A la même époque, mais dans d'autres lieux, les libertins érudits, héritiers des humanistes, issus des classes intermédiaires, se réunissent pour constituer la République des Lettres, espace de liberté au milieu d'une société de contraintes. Ils évitent de se mêler à la politique, ainsi qu'aux grands ou au peuple, tous deux trop instables pour leur tranquillité. Leurs échanges épistolaires et leurs voyages nourriront leurs idées grâce à la confrontation. Néanmoins, ce n'est pas en eux que se reconnaîtront les libertins de la génération suivante, au 18e siècle : restés attachés à l'étude des textes, ils restent éloignés des savants et des nouvelles découvertes ou méthodes d'étude, qu'utiliseront abondamment les philosophes des Lumières. Ceux-ci ne se font plus appeler « libertins », mais bien « philosophes », afin de se distinguer des premiers, considérés comme des débauchés, et non plus des penseurs.

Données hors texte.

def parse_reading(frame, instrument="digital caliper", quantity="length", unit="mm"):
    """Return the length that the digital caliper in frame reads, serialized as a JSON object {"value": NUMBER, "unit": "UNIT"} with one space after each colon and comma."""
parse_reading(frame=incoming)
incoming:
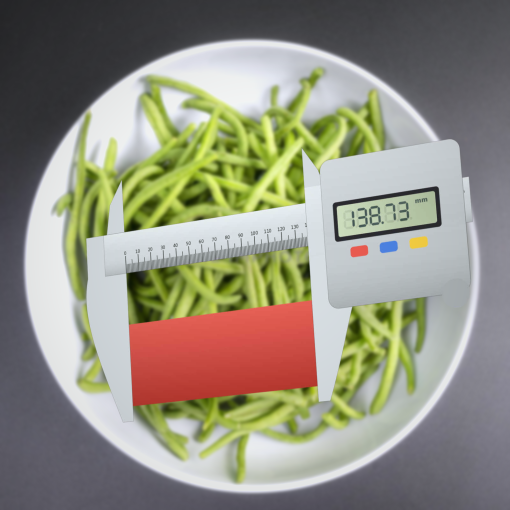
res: {"value": 138.73, "unit": "mm"}
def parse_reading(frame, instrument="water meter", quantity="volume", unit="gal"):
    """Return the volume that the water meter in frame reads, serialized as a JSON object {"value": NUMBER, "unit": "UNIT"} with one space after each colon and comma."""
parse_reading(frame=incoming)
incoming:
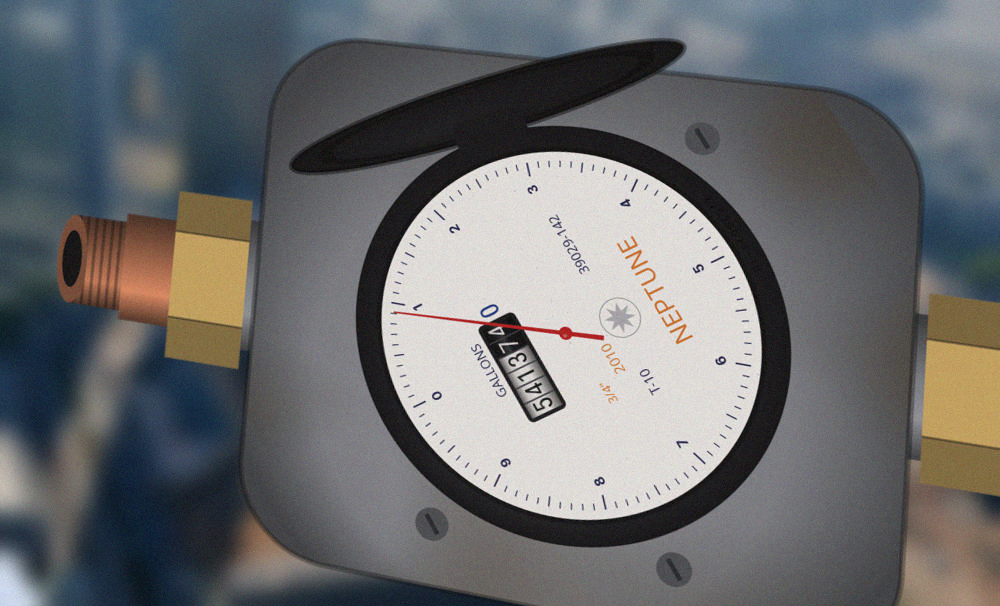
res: {"value": 5413740.9, "unit": "gal"}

Obligés de se cacher au siècle précédent, les libertins imposent leur art de vivre au 18e siècle, en perdant ainsi leur charge subversive (selon l'auteur, bien qu'il laisse planer le doute en le formulant comme une question). Cela se fait notamment à la Cour du jeune Louis XV et, avant lui, sous la Régence de Philippe d'Orléans, le neveu du défunt souverain. Sont organisés des « petits dîners » auxquels se joignent ceux qui s'appellent eux-mêmes les « roués », de grands seigneurs libertins que leurs titres mettent à l'abri des poursuites judiciaires. Si cet univers nous est aujourd'hui connu, c'est notamment grâce aux artistes et auteurs, qui l'ont représenté dans leurs oeuvres, rapidement évoquées par
Didier Foucault.
Comme le montre ce résumé (je l'espère du moins), cette synthèse historique du libertinage est assez complète, notamment au niveau des sources de ce courant de pensée : c'est justement là que le bât blesse selon moi. À tant évoquer le contexte historique et les antécédents – qui sont certes importants et très intéressants, je ne le nie pas –, l'auteur perd un certain nombre de pages et évoque ensuite bien rapidement le libertinage même : le 17e siècle n'est abordé qu'à partir de la moitié de l'ouvrage et un seul chapitre est consacré au 18e siècle. C'est assez dommage, car les grandes lignes esquissées auraient mérité selon moi un plus ample développement. Il faut pour cela se référer à la bibliographie en fin d'ouvrage, elle aussi très complète. le 16e siècle, en revanche, n'aurait selon moi pas dû occuper une telle place dans l'ouvrage : si l'évocation de l'humanisme était pertinente, la description de la société du commun l'était beaucoup moins.
Je ne l'ai pas évoqué ci-dessus, mais l'auteur ne limite pas son propos à la France, bien que le libertinage s'y soit principalement développé : deux chapitres sont consacrés aux autres pays européens au 17e siècle. C'est encore une fois très intéressant, mais malheureusement anecdotique, notamment dans le cas de la Suède : seule la figure de la reine Christine est développée, étant donné le caractère fortement luthérien et austère de la société suédoise. Cela contredit alors la volonté initialement énoncée d'écrire une histoire du libertinage, et non des libertins.
Pour terminer sur une note positive malgré tout, l'auteur a une écriture fluide et claire, à laquelle il mêle un certain nombre de citations, issues d'oeuvres littéraires entre autres, afin d'illustrer son propos et de l'introduire. Il sait les placer à bon escient, tout en prenant distance avec l'image renvoyée et en la confrontant à la réalité historique. Ce procédé est tout à fait intéressant et permet de prendre du recul par rapport à la vision du libertinage héritée de la littérature ou de l'art.